An investment with income growth potential (rental increases) – like equity, rental increases are not guaranteed. Consider setting all rental income over expenses into an account for future repairs. Any rental income above that amount should be paid towards your mortgage to accelerate the payoff date. This strategy dovetails into how FIRE investors invest.
Every investment has risks. Real estate investing is no different. You must pay attention to details. There are no second chances with having your property insurance lapse or making the mistake of paying late fees on the mortgage or real estate taxes. These gaffs take away your investment return, or worse, risk loss of the entire property.
There are five things you must do to make this FIRE real estate strategy work for you.
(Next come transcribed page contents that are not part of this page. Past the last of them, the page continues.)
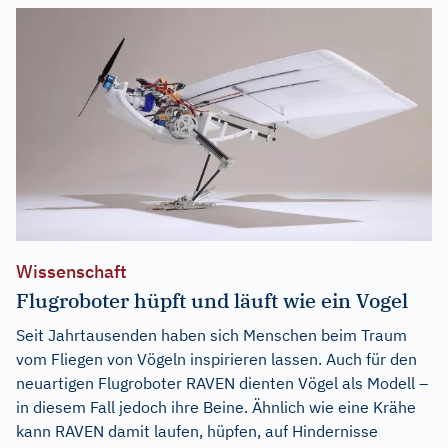
Wissenschaft
Flugroboter hüpft und läuft wie ein Vogel
Seit Jahrtausenden haben sich Menschen beim Traum
vom Fliegen von Vögeln inspirieren lassen. Auch für den
neuartigen Flugroboter RAVEN dienten Vögel als Modell –
in diesem Fall jedoch ihre Beine. Ähnlich wie eine Krähe
kann RAVEN damit laufen, hüpfen, auf Hindernisse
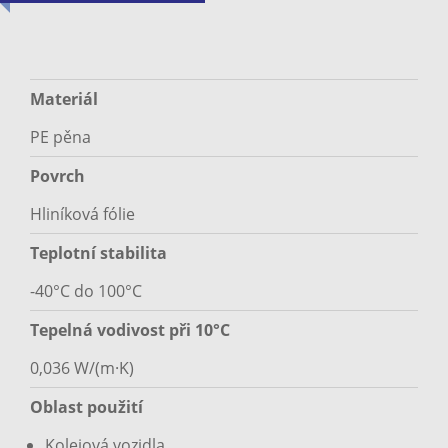
Materiál
PE pěna
Povrch
Hliníková fólie
Teplotní stabilita
-40°C do 100°C
Tepelná vodivost při 10°C
0,036 W/(m·K)
Oblast použití
Kolejová vozidla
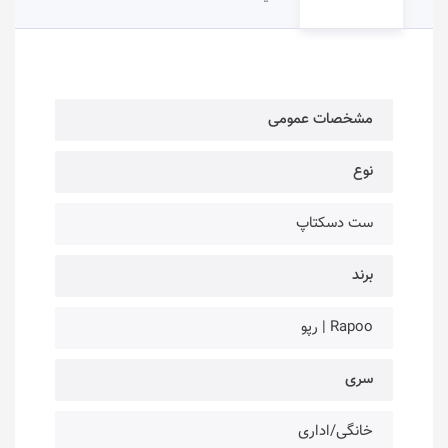
مشخصات عمومی
نوع
ست دسکتاپ
برند
Rapoo | رپو
سری
خانگی/اداری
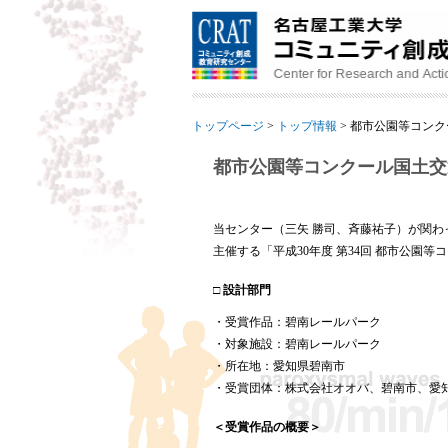
トップページ
>
トップ情報
>
都市公園等コンク
都市公園等コンクール国土交
当センター（三矢 勝司、斉藤祐子）が関わ
主催する「平成30年度 第34回 都市公
□ 設計部門
・受賞作品：碧南レールパーク
・対象施設：碧南レールパーク
・所在地：愛知県碧南市
・受賞団体：株式会社オオバ、碧南市、愛知
＜受賞作品の概要＞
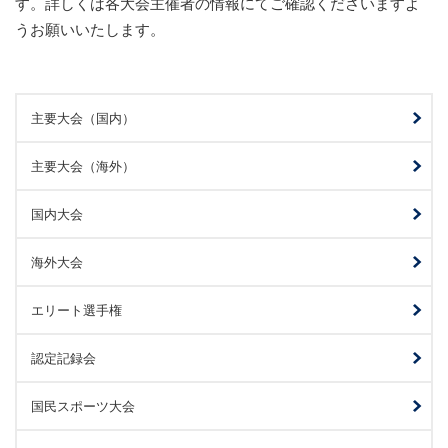
す。詳しくは各大会主催者の情報にてご確認くださいますよ
うお願いいたします。
主要大会（国内）
主要大会（海外）
国内大会
海外大会
エリート選手権
認定記録会
国民スポーツ大会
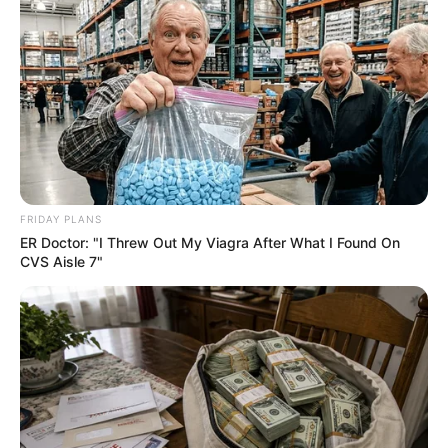
เป็นร่างกายมนุษย์ อวัยวะที่ถือว่าสำคัญที่สุดของร่างกาย
คนเราก็คือหัวใจ หัวใจจะทำงานได้เป็นปกติและแข็งแรง สิ่ง
สำคัญที่สุดคือหลอดเลือดต้องไม่อุดตัน เลือดไหลเวียนได้
สะดวก ฉะนั้นถ้าให้ดี
ตำแหน่งศูนย์กลางของบ้านควรมี
อากาศปลอดโปร่ง ถ่ายเทสะดวก มีแสงสว่างส่องถึงอย่าง
เหมาะสม อีกทั้งยังต้องมีเส้นทางการเคลื่อนตัวของ
พลังงานที่ราบรื่น ไม่ติดขัด เช่นนี้ผู้อยู่อาศัยจึงจะรู้สึก
สบาย ปลอดภัย และมั่นคง
FRIDAY PLANS
ER Doctor: "I Threw Out My Viagra After What I Found On
CVS Aisle 7"
เนื่องจาก
ห้องครัว
เป็นสถานที่สำหรับประกอบอาหาร มี
การจุดไฟหุงต้มและเกิดไฟลุกโพลงอยู่เสมอ การมี
ห้อง
ครัว
อยู่กลางบ้าน นอกจากจะทำความสะอาดคราบน้ำมัน
ได้ยากแล้ว พลังธาตุไฟจากห้องครัวก็เปรียบเสมือน ไฟ
เผาหัวใจ ของบ้าน ถือเป็นลักษณะที่ไม่ดีอย่างหนึ่ง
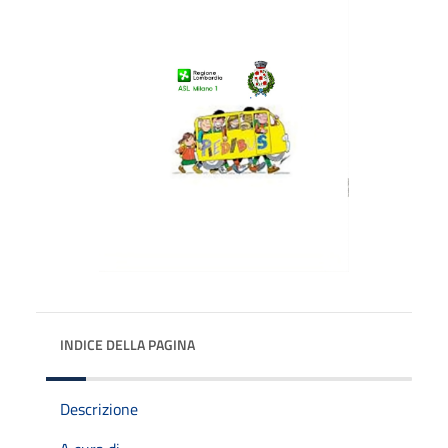
INDICE DELLA PAGINA
Descrizione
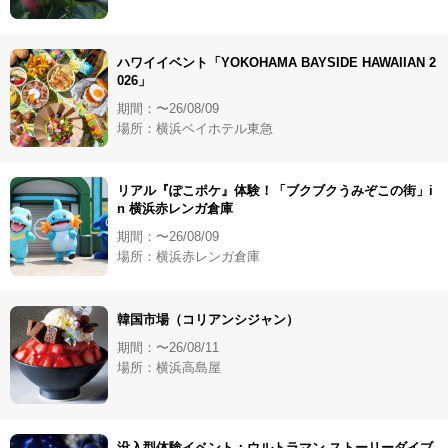
ハワイイベント「YOKOHAMA BAYSIDE HAWAIIAN 2
026」
期間：〜26/08/09
場所：横浜ベイホテル東急
リアル『ぽこポケ』体験！「ブクブクうみぞこの街」i
n 横浜赤レンガ倉庫
期間：〜26/08/09
場所：横浜赤レンガ倉庫
韓国市場（コリアンシジャン）
期間：〜26/08/11
場所：横浜高島屋
没入型体験イベント：ウルトラマン ストーリーダイブ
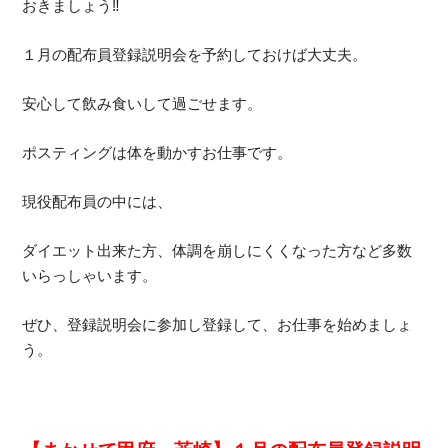
おきましょう‼
１月の配布員登録説明会を予約しておけば大丈夫。
安心して飲み食いして過ごせます。
ポスティングは体を動かすお仕事です。
現役配布員の中には、
ダイエット出来た方、体調を崩しにくくなった方など多数
いらっしゃいます。
ぜひ、登録説明会に参加し登録して、お仕事を始めましょ
う。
Get your credit score in order. Never will your credit score be more critical than when you go to apply for a mortgage. A credit score under 720 may not exclude you from consideration for a mortgage. However, the interest rate offered to you will increase the lower your credit score. Here is the short-list of documents you will need when applying for a mortgage:
You must live in one of the units. Today, mortgage underwriting criteria allow a “homeowner” to purchase a 2-4 unit building with the same type and loan-to-value as a single-family home. As we’ve discussed throughout this article, there are many benefits to you for considering this real estate strategy. However, using a home loan to purchase a small rental property will likely require that you live at that property for not less than two years. In other words, you can’t just buy a rental property and not move in after closing. It will have to be the place you call home for a season.
Hire Professional property management. If you don’t remember anything else from this article, please remember this; a professional property management company is key to your success. Nowhere in this article have we discussed the ins and outs of how to manage a property because you shouldn’t be trying to manage it. You are the owner/investor and not the property manager. Leave this to the professional property manager.
Get a fixed-rate mortgage. The entire underlying premise of how this real estate investing works using in your favor using FIRE is based on having a fixed, known, never-changing mortgage payment with a fixed-rate mortgage. No fixed-rate mortgage, no living secure with the knowledge that your mortgage payment will remain level for the entire term of ownership.
With a fixed-rate mortgage, no matter how much anything else changes, you always know what your mortgage payment will be during the term of ownership: no guesswork, no surprises, no huge increases out of the blue. If your mortgage interest rate is for the entire duration of the loan, then so is your payment amount to the lender.
Pay attention to market trends. Anyone astute enough to be investing from a FIRE perspective knows you don’t wait until the day before retirement to liquidate your investments and sail off into the sunset. FIRE investing takes planning and requires you to consider market trends and changes and to consider their impact on your investments.
An investment in real estate is no different; planning is required. There are indeed better times to buy and better times to sell; however, no one can time the market. Just be aware, be prudent, and recognize real estate, too, has a place in your investment portfolio that can benefit you and your family for years to come.
Sure, you can keep renting. Some FIRE enthusiasts see real estate as making money too slow to have any meaningful impact on their objectives. I don't see it this way. If you live in a major city, the time will come when rents increase five or ten percent in just one year. And then again at the same rate for another year. And there you are, paying twenty percent more in rent than only two years early.
I can hear you now; "I should have bought a house or a duplex." Yup. Should-a. Twenty-twenty hindsight is always perfect. I’m suggesting you can see the future now. Decide to purchase one piece of property. It’s yours to keep with a fixed-rate mortgage. Better still, buy a small rental and let some other folks help you pay down the mortgage!